Edward Bell, Ph.D., is the director of the Professional Development and Research Institute on Blindness at Louisiana Tech University. He has extensive experience in the area of rehabilitation for the blind and visually impaired. He has presented widely throughout the United States and Europe. Dr. Bell has earned degrees in Rehabilitation Education and Research, Educational Psychology, and Human Development. In addition, he also possesses certification in educational statistics and research methods, rehabilitation counseling, and orientation and mobility.
Frances Mary D'Andrea, Ph.D., is an instructor at the University of Pittsburgh, a reading specialist, and an educational consultant specializing in literacy issues related to students with visual impairments. Dr. D'Andrea began as a teacher of students with visual impairments in 1982. From 1995-2005, she worked at the American Foundation for the Blind (AFB) and helped establish their National Literacy Center. She co-authored Assistive Technology for Students Who Are Blind or Visually Impaired: A Guide to Assessment; Instructional Strategies for Braille Literacy; Looking to Learn: Promoting Literacy for Students with Low Vision; and The Braille Trail books.
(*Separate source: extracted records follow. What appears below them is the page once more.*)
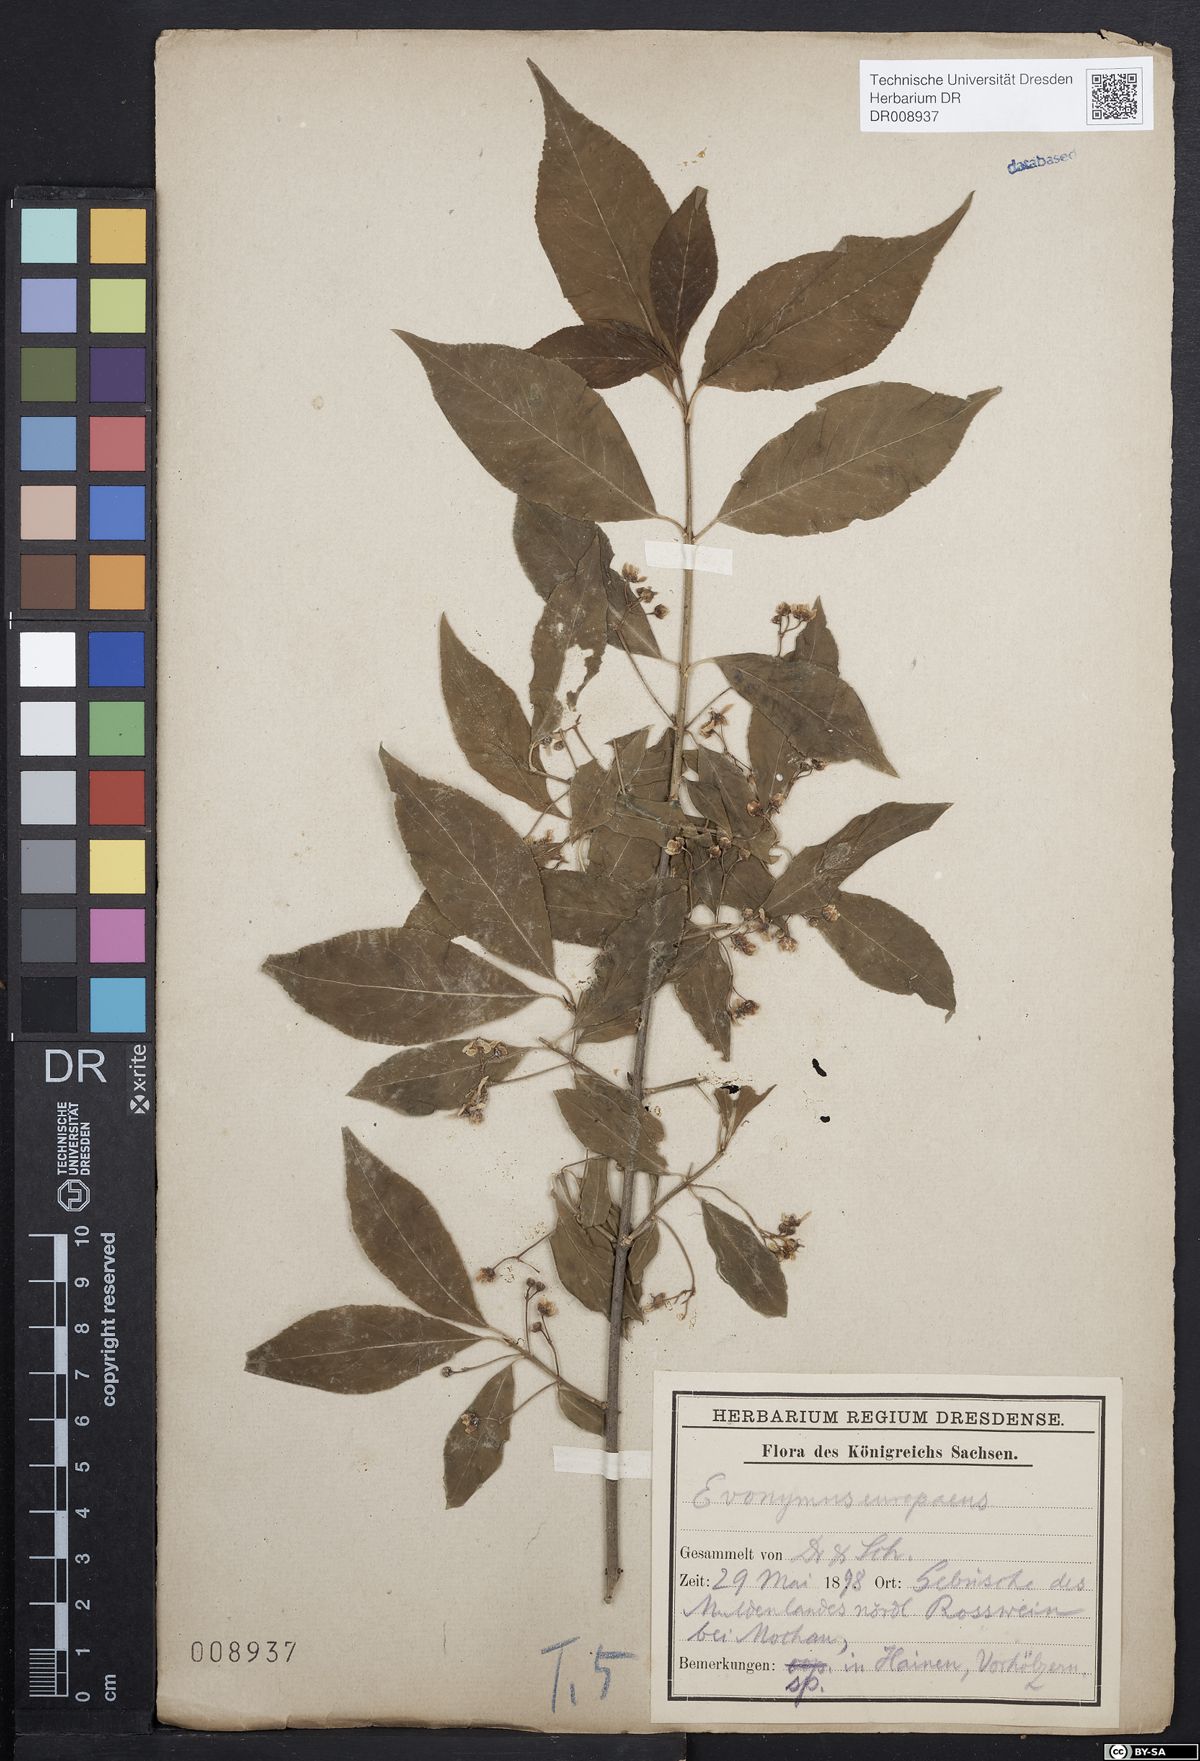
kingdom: Plantae
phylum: Tracheophyta
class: Magnoliopsida
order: Celastrales
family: Celastraceae
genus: Euonymus
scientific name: Euonymus europaeus
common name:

She continues to serve as AFB's representative to the Braille Authority of North America.
Judith M. Dixon is Consumer Relations Officer at the National Library Service for the Blind and Physically Handicapped, Library of Congress. Dr. Dixon was the 2005 winner of the Francis Joseph Campbell Award from the American Library Association for her many years of excellent work in the field of library service for blind and physically handicapped persons, and for her pioneering efforts in the area of electronic braille materials on the internet through the NLS service Web-Braille.
Mr. Parravano is a Director of the Government and Community Affairs office at the Massachusetts Institute of Technology. His role involves fostering communication between MIT and all levels of government, major constituency groups, and the surrounding community. Mr. Parravano also works to strengthen MIT's involvement in science education for K-12 teachers and students. He previously worked as a staff attorney in a civil rights consulting firm, providing advice and consultation on the implementation of civil rights regulations. He also serves as Chairperson of the National Braille Press Board.
Noel Runyan is founder and primary consultant at Personal Data Systems, Inc. Mr. Runyan holds a degree in Electrical Engineering and Computer Science and has been working in human factors engineering for over 36 years developing access technologies for helping people with visual impairments use computers and other electronic devices. His many accomplishments in this field include helping develop the original VersaBraille while at Telesensory Systems and serving as Director of R&D for Talking Solutions. While at IBM from 1973-1978, he developed the first text-to-speech program used on microprocessors and co-invented the first talking touch screen/tablet systems. He also serves on NBP's Center for Braille Innovation team.